WHAT IS REQUIRED: Write out all the records exactly, and keep any images out.

DATASET RECORDS:
--- START ---
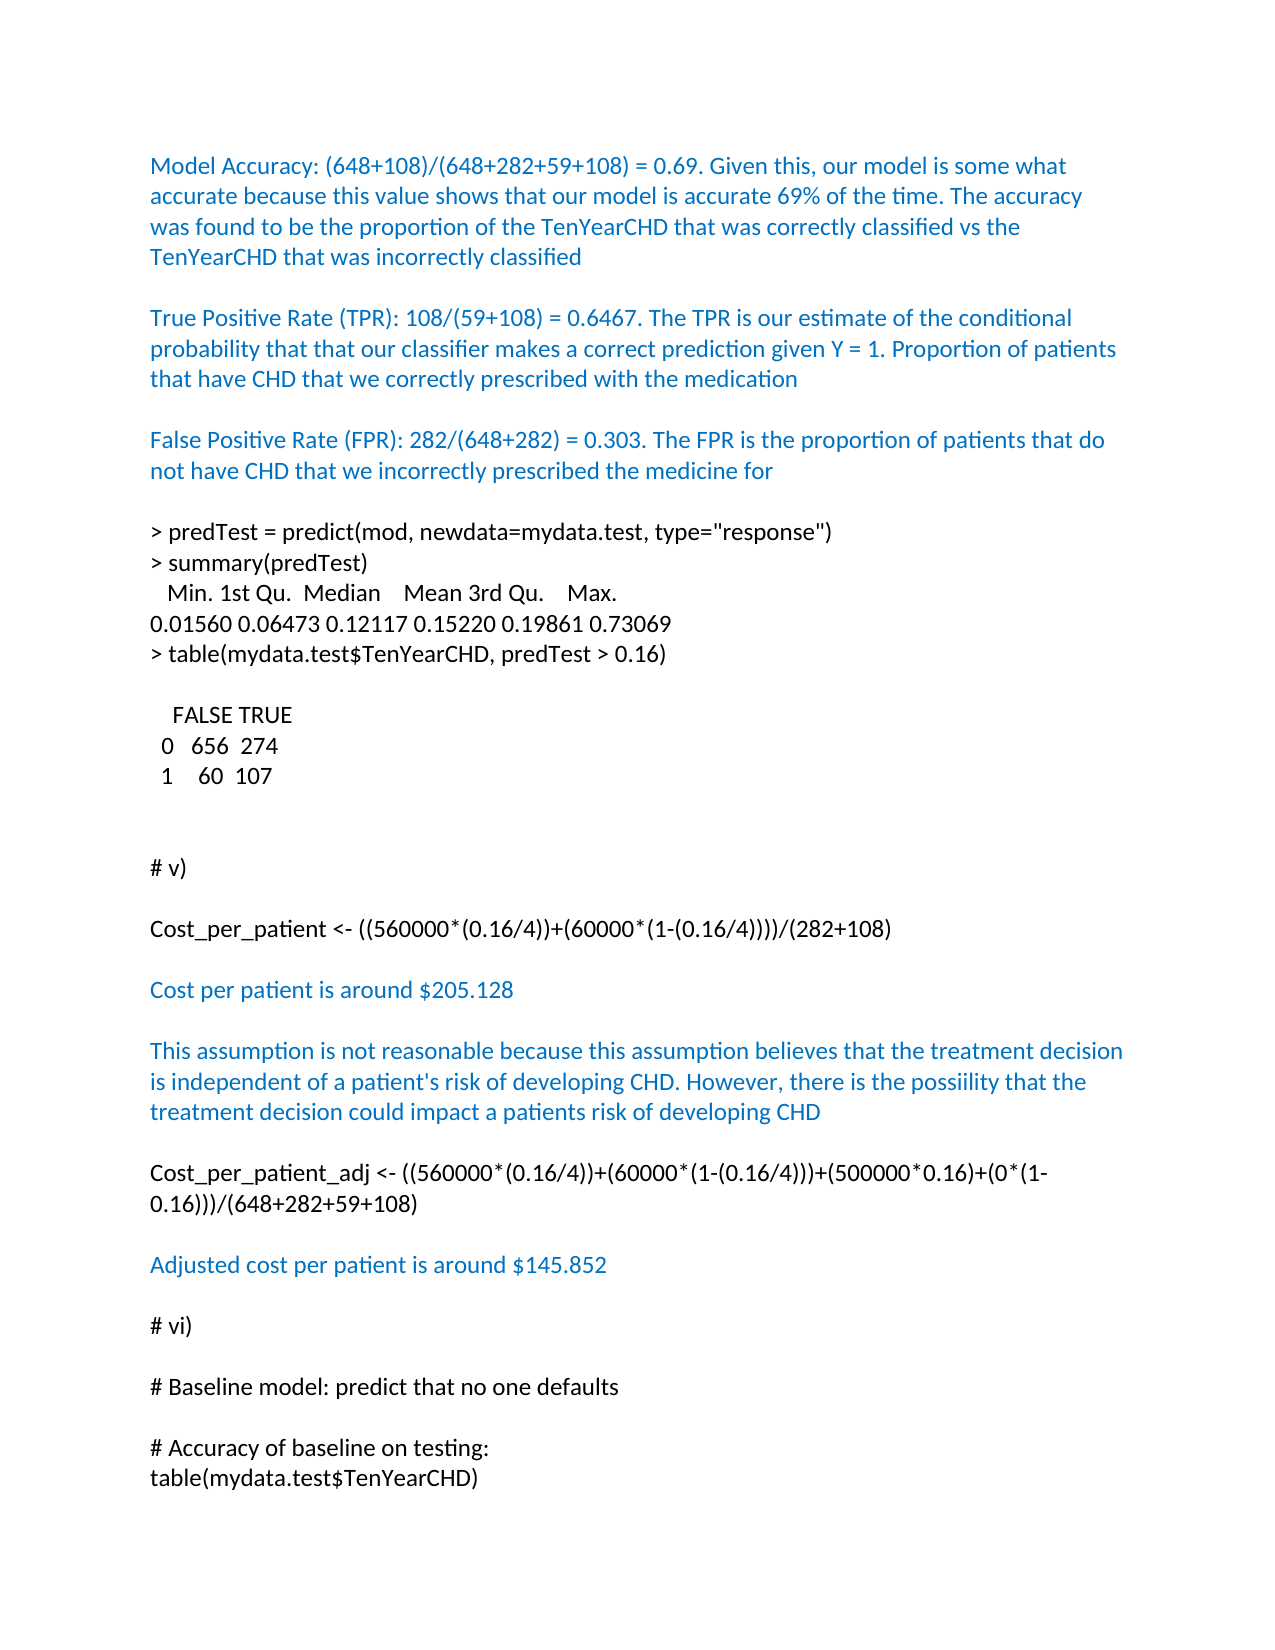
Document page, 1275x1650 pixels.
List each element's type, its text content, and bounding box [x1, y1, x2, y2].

text 0.01560 0.06473 0.12117 0.15220 0.19861 0.73069 [150, 608, 1125, 638]
text Cost per patient is around $205.128 [150, 974, 1125, 1004]
list 60 107 [160, 760, 1125, 791]
text Model Accuracy: (648+108)/(648+282+59+108) = 0.69. Given this, our model is some what accurate because this value shows that our model is accurate 69% of the time. The accuracy was found to be the proportion of the TenYearCHD that was correctly classified vs the TenYearCHD that was incorrectly classified [150, 150, 1125, 272]
text # vi) [150, 1310, 1125, 1340]
text table(mydata.test$TenYearCHD) [150, 1462, 1125, 1493]
text Adjusted cost per patient is around $145.852 [150, 1249, 1125, 1279]
text # Baseline model: predict that no one defaults [150, 1371, 1125, 1401]
text # v) [150, 852, 1125, 882]
text > summary(predTest) [150, 547, 1125, 577]
text FALSE TRUE [150, 699, 1125, 730]
text Cost_per_patient <- ((560000*(0.16/4))+(60000*(1-(0.16/4))))/(282+108) [150, 913, 1125, 943]
text > table(mydata.test$TenYearCHD, predTest > 0.16) [150, 638, 1125, 669]
text 0 656 274 [150, 730, 1125, 760]
text > predTest = predict(mod, newdata=mydata.test, type="response") [150, 516, 1125, 547]
text This assumption is not reasonable because this assumption believes that the treatment decision is independent of a patient's risk of developing CHD. However, there is the possiility that the treatment decision could impact a patients risk of developing CHD [150, 1035, 1125, 1127]
text # Accuracy of baseline on testing: [150, 1432, 1125, 1462]
text True Positive Rate (TPR): 108/(59+108) = 0.6467. The TPR is our estimate of the conditional probability that that our classifier makes a correct prediction given Y = 1. Proportion of patients that have CHD that we correctly prescribed with the medication [150, 303, 1125, 394]
text Min. 1st Qu. Median Mean 3rd Qu. Max. [150, 577, 1125, 608]
text Cost_per_patient_adj <- ((560000*(0.16/4))+(60000*(1-(0.16/4)))+(500000*0.16)+(0*(1-0.16)))/(648+282+59+108) [150, 1157, 1125, 1218]
text False Positive Rate (FPR): 282/(648+282) = 0.303. The FPR is the proportion of patients that do not have CHD that we incorrectly prescribed the medicine for [150, 425, 1125, 486]
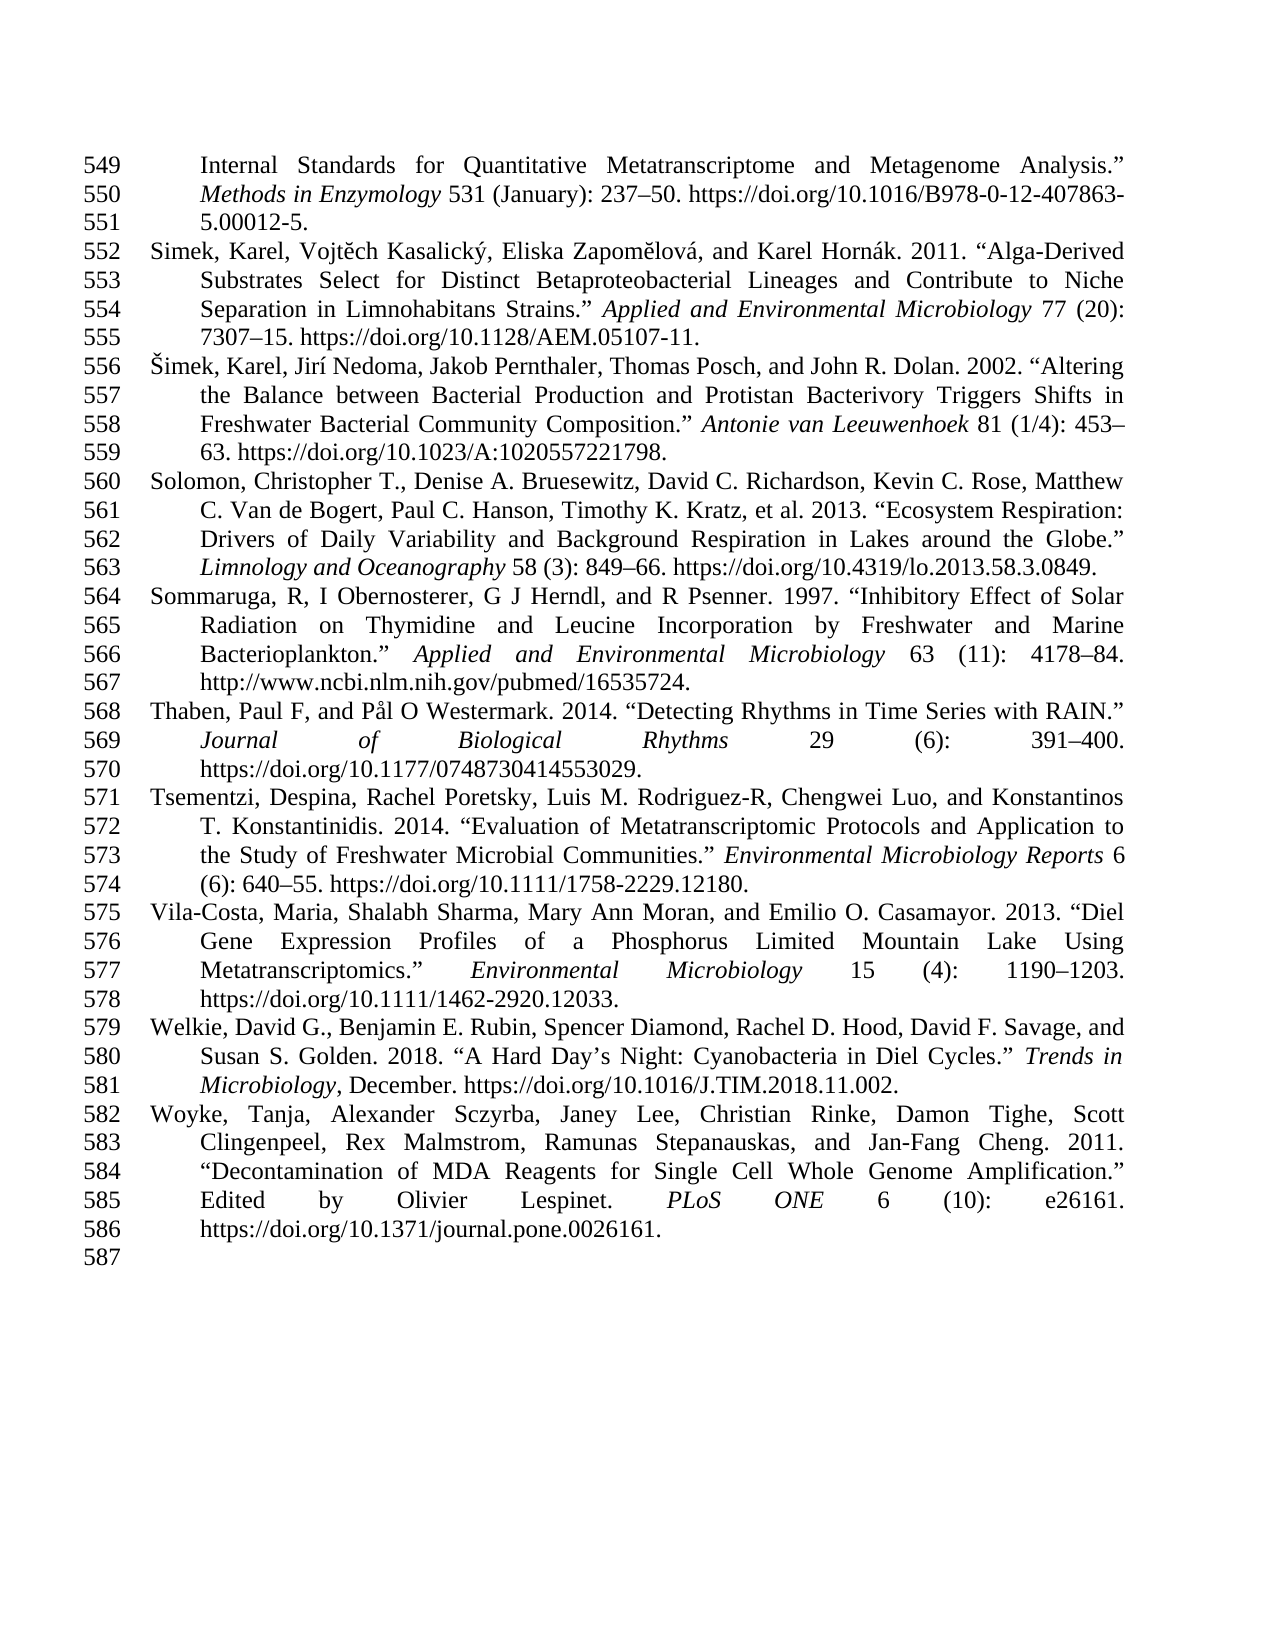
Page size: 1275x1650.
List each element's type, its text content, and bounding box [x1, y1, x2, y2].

text Vila-Costa, Maria, Shalabh Sharma, Mary Ann Moran, and Emilio O. Casamayor. 2013. “Diel Gene Expression Profiles of a Phosphorus Limited Mountain Lake Using Metatranscriptomics.” Environmental Microbiology 15 (4): 1190–1203. https://doi.org/10.1111/1462-2920.12033. [150, 897, 1125, 1012]
text Šimek, Karel, Jirí Nedoma, Jakob Pernthaler, Thomas Posch, and John R. Dolan. 2002. “Altering the Balance between Bacterial Production and Protistan Bacterivory Triggers Shifts in Freshwater Bacterial Community Composition.” Antonie van Leeuwenhoek 81 (1/4): 453–63. https://doi.org/10.1023/A:1020557221798. [150, 351, 1125, 466]
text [150, 150, 1125, 236]
text Welkie, David G., Benjamin E. Rubin, Spencer Diamond, Rachel D. Hood, David F. Savage, and Susan S. Golden. 2018. “A Hard Day’s Night: Cyanobacteria in Diel Cycles.” Trends in Microbiology, December. https://doi.org/10.1016/J.TIM.2018.11.002. [150, 1012, 1125, 1099]
text Woyke, Tanja, Alexander Sczyrba, Janey Lee, Christian Rinke, Damon Tighe, Scott Clingenpeel, Rex Malmstrom, Ramunas Stepanauskas, and Jan-Fang Cheng. 2011. “Decontamination of MDA Reagents for Single Cell Whole Genome Amplification.” Edited by Olivier Lespinet. PLoS ONE 6 (10): e26161. https://doi.org/10.1371/journal.pone.0026161. [150, 1099, 1125, 1242]
text Simek, Karel, Vojtĕch Kasalický, Eliska Zapomĕlová, and Karel Hornák. 2011. “Alga-Derived Substrates Select for Distinct Betaproteobacterial Lineages and Contribute to Niche Separation in Limnohabitans Strains.” Applied and Environmental Microbiology 77 (20): 7307–15. https://doi.org/10.1128/AEM.05107-11. [150, 236, 1125, 351]
text Tsementzi, Despina, Rachel Poretsky, Luis M. Rodriguez-R, Chengwei Luo, and Konstantinos T. Konstantinidis. 2014. “Evaluation of Metatranscriptomic Protocols and Application to the Study of Freshwater Microbial Communities.” Environmental Microbiology Reports 6 (6): 640–55. https://doi.org/10.1111/1758-2229.12180. [150, 782, 1125, 897]
text Solomon, Christopher T., Denise A. Bruesewitz, David C. Richardson, Kevin C. Rose, Matthew C. Van de Bogert, Paul C. Hanson, Timothy K. Kratz, et al. 2013. “Ecosystem Respiration: Drivers of Daily Variability and Background Respiration in Lakes around the Globe.” Limnology and Oceanography 58 (3): 849–66. https://doi.org/10.4319/lo.2013.58.3.0849. [150, 466, 1125, 581]
text Thaben, Paul F, and Pål O Westermark. 2014. “Detecting Rhythms in Time Series with RAIN.” Journal of Biological Rhythms 29 (6): 391–400. https://doi.org/10.1177/0748730414553029. [150, 696, 1125, 782]
text Sommaruga, R, I Obernosterer, G J Herndl, and R Psenner. 1997. “Inhibitory Effect of Solar Radiation on Thymidine and Leucine Incorporation by Freshwater and Marine Bacterioplankton.” Applied and Environmental Microbiology 63 (11): 4178–84. http://www.ncbi.nlm.nih.gov/pubmed/16535724. [150, 581, 1125, 696]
--- END ---
SOLUTION TO THE PROBLEM:
Document page, 1275x1650 pixels.
List each element's type, its text content, and bounding box [x1, y1, x2, y2].

text 0.01560 0.06473 0.12117 0.15220 0.19861 0.73069 [150, 608, 1125, 638]
text Cost per patient is around $205.128 [150, 974, 1125, 1004]
list 60 107 [160, 760, 1125, 791]
text Model Accuracy: (648+108)/(648+282+59+108) = 0.69. Given this, our model is some what accurate because this value shows that our model is accurate 69% of the time. The accuracy was found to be the proportion of the TenYearCHD that was correctly classified vs the TenYearCHD that was incorrectly classified [150, 150, 1125, 272]
text # vi) [150, 1310, 1125, 1340]
text table(mydata.test$TenYearCHD) [150, 1462, 1125, 1493]
text Adjusted cost per patient is around $145.852 [150, 1249, 1125, 1279]
text # Baseline model: predict that no one defaults [150, 1371, 1125, 1401]
text # v) [150, 852, 1125, 882]
text > summary(predTest) [150, 547, 1125, 577]
text FALSE TRUE [150, 699, 1125, 730]
text Cost_per_patient <- ((560000*(0.16/4))+(60000*(1-(0.16/4))))/(282+108) [150, 913, 1125, 943]
text > table(mydata.test$TenYearCHD, predTest > 0.16) [150, 638, 1125, 669]
text 0 656 274 [150, 730, 1125, 760]
text > predTest = predict(mod, newdata=mydata.test, type="response") [150, 516, 1125, 547]
text This assumption is not reasonable because this assumption believes that the treatment decision is independent of a patient's risk of developing CHD. However, there is the possiility that the treatment decision could impact a patients risk of developing CHD [150, 1035, 1125, 1127]
text # Accuracy of baseline on testing: [150, 1432, 1125, 1462]
text True Positive Rate (TPR): 108/(59+108) = 0.6467. The TPR is our estimate of the conditional probability that that our classifier makes a correct prediction given Y = 1. Proportion of patients that have CHD that we correctly prescribed with the medication [150, 303, 1125, 394]
text Min. 1st Qu. Median Mean 3rd Qu. Max. [150, 577, 1125, 608]
text Cost_per_patient_adj <- ((560000*(0.16/4))+(60000*(1-(0.16/4)))+(500000*0.16)+(0*(1-0.16)))/(648+282+59+108) [150, 1157, 1125, 1218]
text False Positive Rate (FPR): 282/(648+282) = 0.303. The FPR is the proportion of patients that do not have CHD that we incorrectly prescribed the medicine for [150, 425, 1125, 486]
Page size: 1275x1650.
List each element's type, its text content, and bounding box [x1, y1, x2, y2].

text Vila-Costa, Maria, Shalabh Sharma, Mary Ann Moran, and Emilio O. Casamayor. 2013. “Diel Gene Expression Profiles of a Phosphorus Limited Mountain Lake Using Metatranscriptomics.” Environmental Microbiology 15 (4): 1190–1203. https://doi.org/10.1111/1462-2920.12033. [150, 897, 1125, 1012]
text Šimek, Karel, Jirí Nedoma, Jakob Pernthaler, Thomas Posch, and John R. Dolan. 2002. “Altering the Balance between Bacterial Production and Protistan Bacterivory Triggers Shifts in Freshwater Bacterial Community Composition.” Antonie van Leeuwenhoek 81 (1/4): 453–63. https://doi.org/10.1023/A:1020557221798. [150, 351, 1125, 466]
text [150, 150, 1125, 236]
text Welkie, David G., Benjamin E. Rubin, Spencer Diamond, Rachel D. Hood, David F. Savage, and Susan S. Golden. 2018. “A Hard Day’s Night: Cyanobacteria in Diel Cycles.” Trends in Microbiology, December. https://doi.org/10.1016/J.TIM.2018.11.002. [150, 1012, 1125, 1099]
text Woyke, Tanja, Alexander Sczyrba, Janey Lee, Christian Rinke, Damon Tighe, Scott Clingenpeel, Rex Malmstrom, Ramunas Stepanauskas, and Jan-Fang Cheng. 2011. “Decontamination of MDA Reagents for Single Cell Whole Genome Amplification.” Edited by Olivier Lespinet. PLoS ONE 6 (10): e26161. https://doi.org/10.1371/journal.pone.0026161. [150, 1099, 1125, 1242]
text Simek, Karel, Vojtĕch Kasalický, Eliska Zapomĕlová, and Karel Hornák. 2011. “Alga-Derived Substrates Select for Distinct Betaproteobacterial Lineages and Contribute to Niche Separation in Limnohabitans Strains.” Applied and Environmental Microbiology 77 (20): 7307–15. https://doi.org/10.1128/AEM.05107-11. [150, 236, 1125, 351]
text Tsementzi, Despina, Rachel Poretsky, Luis M. Rodriguez-R, Chengwei Luo, and Konstantinos T. Konstantinidis. 2014. “Evaluation of Metatranscriptomic Protocols and Application to the Study of Freshwater Microbial Communities.” Environmental Microbiology Reports 6 (6): 640–55. https://doi.org/10.1111/1758-2229.12180. [150, 782, 1125, 897]
text Solomon, Christopher T., Denise A. Bruesewitz, David C. Richardson, Kevin C. Rose, Matthew C. Van de Bogert, Paul C. Hanson, Timothy K. Kratz, et al. 2013. “Ecosystem Respiration: Drivers of Daily Variability and Background Respiration in Lakes around the Globe.” Limnology and Oceanography 58 (3): 849–66. https://doi.org/10.4319/lo.2013.58.3.0849. [150, 466, 1125, 581]
text Thaben, Paul F, and Pål O Westermark. 2014. “Detecting Rhythms in Time Series with RAIN.” Journal of Biological Rhythms 29 (6): 391–400. https://doi.org/10.1177/0748730414553029. [150, 696, 1125, 782]
text Sommaruga, R, I Obernosterer, G J Herndl, and R Psenner. 1997. “Inhibitory Effect of Solar Radiation on Thymidine and Leucine Incorporation by Freshwater and Marine Bacterioplankton.” Applied and Environmental Microbiology 63 (11): 4178–84. http://www.ncbi.nlm.nih.gov/pubmed/16535724. [150, 581, 1125, 696]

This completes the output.